The radio hackers in the audience will be familiar with a spectrogram display, but for the uninitiated, it’s basically a visual representation of how a range of frequencies are changing with time. Usually such a display is used to identify a clear transmission in a sea of noise, but with the right software, it’s possible to generate a signal that shows up as text or an image when viewed as a spectrogram. Musicians even occasionally use the technique to hide images in their songs. Unfortunately, the audio side of such a trick generally sounds like gibberish to human ears.
Or at least, it used to. Students from the University of Michigan have found a way to use diffusion models to not only create a spectrogram image for a given prompt, but to do it with audio that actually makes sense given what the image shows. So for example if you asked for a spectrogram of a race car, you might get an audio track that sounds like a revving engine.
The first step of the technique is easy enough — two separate pre-trained models are used, Stable Diffusion to create the image, and Auffusion4 to produce the audio. The results are then combined via weighted average, and enter into an iterative denoising process to refine the end result. Normally the process produces a grayscale image, but as the paper explains, a third model can be kicked in to produce a more visually pleasing result without impacting the audio itself.
Ultimately, neither the visual nor audio component is perfect. But they both get close enough that you get the idea, and that alone is pretty impressive. We won’t hazard to guess what practical applications exist for this technique, but the paper does hint at some potential use for steganography. Perhaps something to keep in mind the next time we try to hide data in an episode of the Hackaday Podcast.
That is quite interesting. But I must disagree with this statement:
” Unfortunately, the audio side of such a trick generally sounds like gibberish to human ears. Or at least, it used to.”
Software inserting visuals into music spectrogram was available in at least late ’90. I remember Richard D. James (Aphex Twin) did that on his track “ΔMi−1 = −αΣn=1NDi[n][Σj∈C[i]Fji[n − 1] + Fexti[n−1]]” (also known as “formula”) where he hid his distorted face image – that was 1999. I know – for some that track “sounds like gibberish” but I swear it’s music ;-) Also he was not the only one.
Aphex Twin loves a spectrogram – the weird sound at the end of Windlowlicker (which is probably the most “mainstream” track of his) is one too and although it’s not exactly musical it’s certainly not gibberish or noise:
https://youtu.be/MGPg713A_LM?t=357
Never let it be said that the Hackaday commenters will allow a little thing like having a point get in the way of them of being argumentative…

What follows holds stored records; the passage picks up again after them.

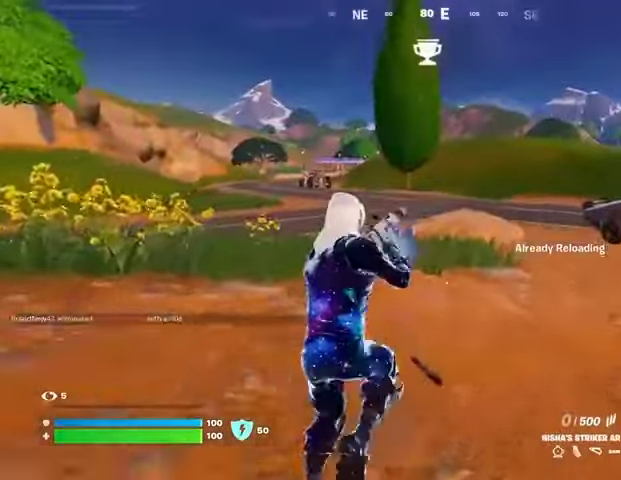
{"buttons": [], "left_stick": "up-left", "right_stick": "right", "events": [[400, "right_stick", "right"], [433, "left_stick", "up-left"]]}
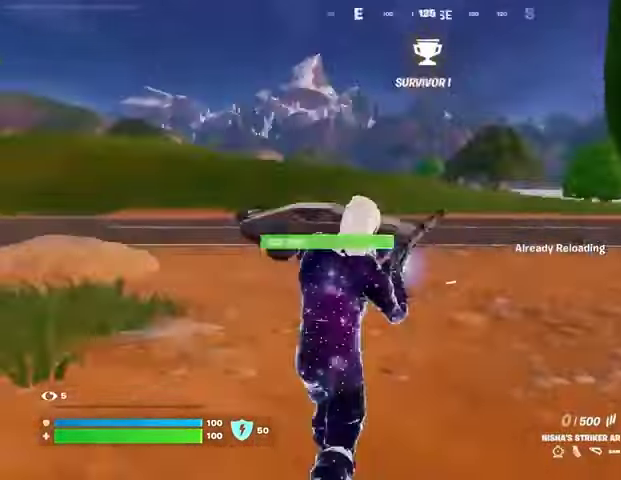
{"buttons": [], "left_stick": "up-left", "right_stick": "center", "events": [[233, "right_stick", "center"], [333, "CROSS", "down"], [400, "CROSS", "up"]]}
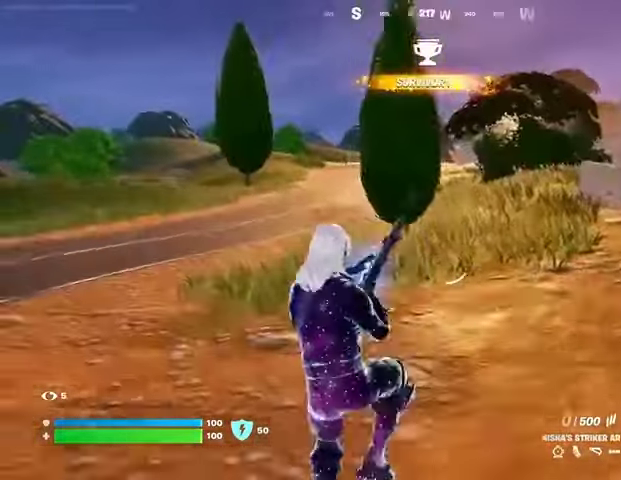
{"buttons": [], "left_stick": "up-left", "right_stick": "center", "events": []}
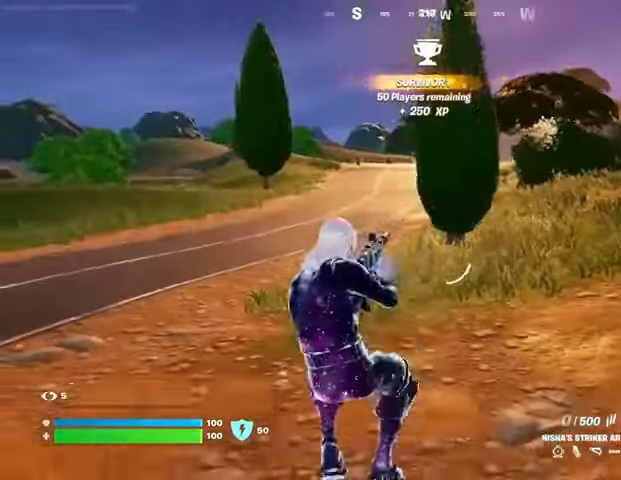
{"buttons": [], "left_stick": "up-right", "right_stick": "left", "events": [[33, "right_stick", "left"], [233, "left_stick", "up"], [300, "right_stick", "center"], [333, "left_stick", "up-right"], [433, "right_stick", "left"]]}
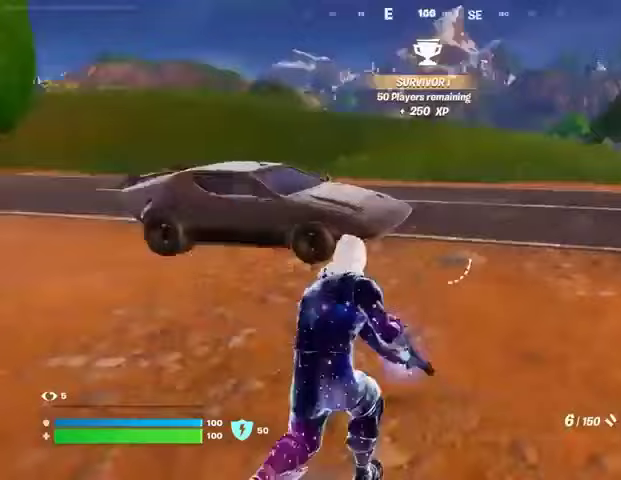
{"buttons": [], "left_stick": "up-right", "right_stick": "center", "events": [[133, "right_stick", "center"], [233, "SQUARE", "down"], [333, "SQUARE", "up"]]}
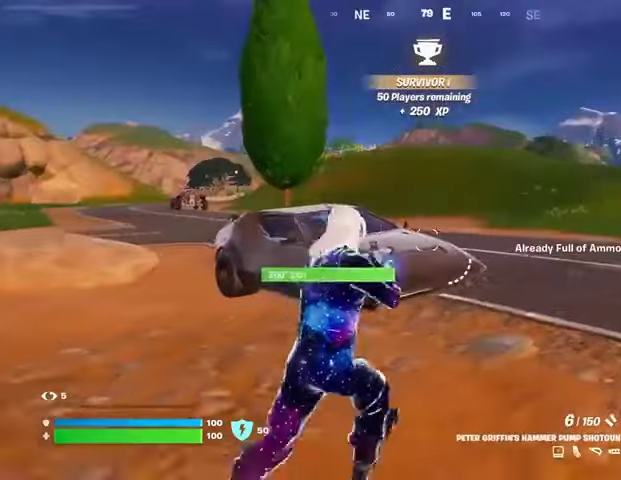
{"buttons": [], "left_stick": "up-right", "right_stick": "left", "events": [[100, "left_stick", "up"], [100, "right_stick", "right"], [233, "left_stick", "up-left"], [233, "right_stick", "center"], [400, "right_stick", "left"], [433, "left_stick", "up-right"]]}
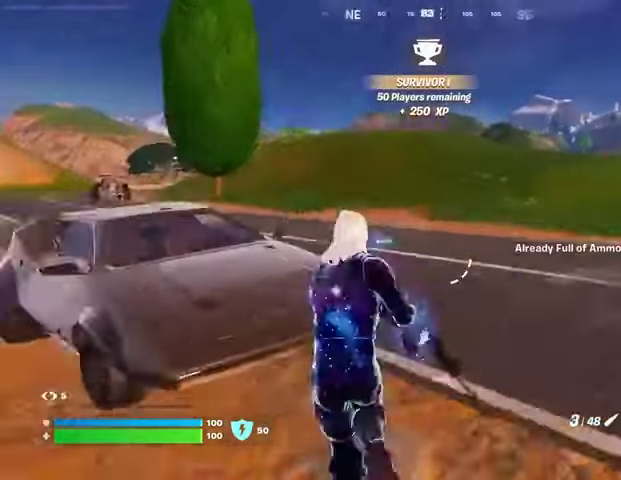
{"buttons": [], "left_stick": "up", "right_stick": "right", "events": [[33, "right_stick", "center"], [233, "SQUARE", "down"], [300, "SQUARE", "up"], [433, "right_stick", "right"], [467, "left_stick", "up"]]}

This literally sounds like a 56K modem, it’s the definition of gibberish digital noise.
But can it be trained to reverse engineer the shape of an airplane by listening the to sound of its wake?
oooh
I’m imagining setting up a wide spectrographic display with a persistence of a few seconds, and feeding a loop of these sounds into it. Wall art for the über-nerd!
Audio watermarking is going to be a lot more obvious now.